#### [Exercise goal]
Reproduce each of the following entries line for line, with every character, indentation, and line break left unchanged.

#### [Dataset excerpts]

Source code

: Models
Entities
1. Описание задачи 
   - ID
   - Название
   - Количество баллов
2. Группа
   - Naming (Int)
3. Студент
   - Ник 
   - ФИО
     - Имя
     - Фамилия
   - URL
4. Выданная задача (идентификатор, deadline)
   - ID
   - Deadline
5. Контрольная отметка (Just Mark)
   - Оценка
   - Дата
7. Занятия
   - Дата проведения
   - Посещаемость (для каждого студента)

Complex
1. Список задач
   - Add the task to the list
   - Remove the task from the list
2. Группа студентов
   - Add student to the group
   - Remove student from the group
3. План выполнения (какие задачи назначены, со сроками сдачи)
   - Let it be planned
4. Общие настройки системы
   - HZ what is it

#### [Reply to the task]
Source code

: Models
Entities
1. Описание задачи 
   - ID
   - Название
   - Количество баллов
2. Группа
   - Naming (Int)
3. Студент
   - Ник 
   - ФИО
     - Имя
     - Фамилия
   - URL
4. Выданная задача (идентификатор, deadline)
   - ID
   - Deadline
5. Контрольная отметка (Just Mark)
   - Оценка
   - Дата
7. Занятия
   - Дата проведения
   - Посещаемость (для каждого студента)

Complex
1. Список задач
   - Add the task to the list
   - Remove the task from the list
2. Группа студентов
   - Add student to the group
   - Remove student from the group
3. План выполнения (какие задачи назначены, со сроками сдачи)
   - Let it be planned
4. Общие настройки системы
   - HZ what is it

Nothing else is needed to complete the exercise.